In Unity, the rotation multiplication order is yxz.

def convert_unity_transform(translation, rotation, device):
    """
    This functions takes the input of Unity camera's translation and rotation.
    It outputs R and T.

    The `translation` and `rotation` can be got from Unity Inspector.

    Args:
    translation: A list of size 3.
    rotation: A list of size 3, in the order of xyz and unit of degree.
    device: The device for storing the implemented transformation.

    .. code-block:: python

        camera_translation = [1, 1.4, -14.71]
        camera_rotation = [10.21, -6.03, 50.19]

        R, T = convert_unity_transform(camera_translation, camera_rotation, 'cpu')
        print(R)
        print(T)

            tensor([[[ 0.6224,  0.7758,  0.1034],
                     [-0.7560,  0.6301, -0.1773],
                     [-0.2027,  0.0322,  0.9787]]])
            tensor([[-1.3004,  0.3668, 14.7485]])

    Returns:
    R and T.
    """
    # Step 1: construct view (camera) to world transform
    t = torch.eye(4, device=device)
    t[:3, 3] = torch.tensor(np.array(translation), device=device)

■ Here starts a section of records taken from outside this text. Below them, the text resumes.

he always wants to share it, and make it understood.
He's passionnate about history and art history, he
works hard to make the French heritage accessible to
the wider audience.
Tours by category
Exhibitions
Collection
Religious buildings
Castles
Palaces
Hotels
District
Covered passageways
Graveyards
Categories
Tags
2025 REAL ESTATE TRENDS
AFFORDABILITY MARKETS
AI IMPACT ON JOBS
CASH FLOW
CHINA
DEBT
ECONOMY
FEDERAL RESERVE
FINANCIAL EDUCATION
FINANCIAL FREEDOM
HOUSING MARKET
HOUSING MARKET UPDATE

    # calculate transform separately to replicate rotation matrix in Unity
    rx = RotateAxisAngle(rotation[0], 'X', degrees=True, device=device)
    ry = RotateAxisAngle(rotation[1], 'Y', degrees=True, device=device)
    rz = RotateAxisAngle(rotation[2], 'Z', degrees=True, device=device)

    # this order matters
    # `ry @ rx @ rz` in numpy syntax
    r = rz.compose(rx).compose(ry)

    r = r.get_matrix()

    s = torch.eye(4, device=device)
    s[2][2] = -1

    v2w = t @ r[0, ...].T @ s

    # Step 2: construct world to view transform
    w2v = torch.inverse(v2w)

    # Step 3: change to pytorch convention
    # This step can be replaced by transform_unity_camera_view_matrix(w2v, device).
    transform_tensor = torch.tensor([
        [1, -1, 1, 1],
        [-1, 1, -1, 1],
        [-1, 1, -1, 1],
        [-1, 1, -1, 1]],
        dtype=torch.float32, device=device)

    matrix = torch.Tensor(w2v.T).to(device)

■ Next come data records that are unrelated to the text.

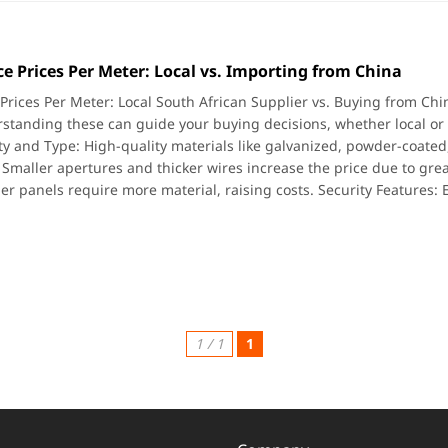
e Prices Per Meter: Local vs. Importing from China
Prices Per Meter: Local South African Supplier vs. Buying from Chin
standing these can guide your buying decisions, whether local or i
ty and Type: High-quality materials like galvanized, powder-coated
 Smaller apertures and thicker wires increase the price due to gre
ler panels require more material, raising costs. Security Features: 
1 / 1
1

    matrix = matrix * transform_tensor

    # Step 4: output result
    R = matrix[:3, :3][None, ...]
    T = matrix[3, :3][None, ...]

    return R, T
def transform_unity_object_transform(translation, rotation, device):
    """
    This functions takes the input of one object's world translation and rotation in Unity.
    It outputs a Transform3d in pytorch convention.

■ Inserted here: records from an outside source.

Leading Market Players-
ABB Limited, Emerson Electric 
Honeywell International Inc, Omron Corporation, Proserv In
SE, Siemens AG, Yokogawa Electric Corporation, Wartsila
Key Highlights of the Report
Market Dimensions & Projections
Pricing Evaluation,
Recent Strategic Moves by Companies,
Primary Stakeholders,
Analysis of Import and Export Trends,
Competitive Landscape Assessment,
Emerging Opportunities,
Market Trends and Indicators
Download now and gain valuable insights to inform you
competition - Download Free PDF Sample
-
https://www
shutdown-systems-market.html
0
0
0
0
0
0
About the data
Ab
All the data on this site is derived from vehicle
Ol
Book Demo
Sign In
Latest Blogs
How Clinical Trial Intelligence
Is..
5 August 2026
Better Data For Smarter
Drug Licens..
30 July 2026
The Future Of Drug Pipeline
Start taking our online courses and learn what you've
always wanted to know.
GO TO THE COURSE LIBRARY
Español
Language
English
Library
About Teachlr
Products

    The `translation` and `rotation` can be got from Unity Inspector.

    Args:
    translation: A list of size 3.
    rotation: A list of size 3, in the order of xyz and unit of degree.
    device: The device for storing the implemented transformation.

    .. code-block:: python

        t = [3, 4, 7]
        r = [-30, 10, 70]

        res = transform_unity_object_translation_rotation(t, r, 'cpu')
        print(res.get_matrix().numpy())

            [[[ 0.255236   -0.8137977   0.52209944  0.        ]
              [ 0.95511216  0.29619804 -0.00523604  0.        ]
              [-0.15038374  0.5         0.8528685   0.        ]
              [-3.          4.          7.          1.        ]]]

    Returns:
    Transform3d object.
    """

    x, y, z = rotation

    # calculate transform separately to replicate rotation matrix in Unity
    rx = RotateAxisAngle(x, 'X', degrees=True, device=device)
    ry = RotateAxisAngle(y, 'Y', degrees=True, device=device)
    rz = RotateAxisAngle(z, 'Z', degrees=True, device=device)

    # this order matters
    # `ry @ rx @ rz` in numpy syntax
    r = rz.compose(rx).compose(ry)

    matrix = r.get_matrix()

    t = torch.from_numpy(np.array(translation, dtype=np.float32))

    matrix[..., 3, :3] = t

    transform_tensor = torch.tensor([
        [1, -1, -1, 1],
        [-1, 1, 1, 1],
        [-1, 1, 1, 1],
        [-1, 1, 1, 1]],
        dtype=torch.float32, device=device)

    matrix = matrix * transform_tensor

    matrix = Transform3d(matrix=matrix, device=device)

    return matrix

def translate_mesh(mesh, t, r, device):
    matrix = transform_unity_object_transform(t, r, device)

    tverts = matrix.transform_points(mesh.verts_list()[0])
    tmesh = Meshes(
        verts=[tverts.to(device)],
        faces=[mesh.faces_list()[0].to(device)],
        textures=mesh.textures
    )

    return tmesh

Usage:

mesh_t = [3, 4, 7] mesh_r = [-30, 10, 70] mesh = translate_mesh(mesh, mesh_t, mesh_r, device=device)

I hope it helps and these functions can be officially supported. Thanks.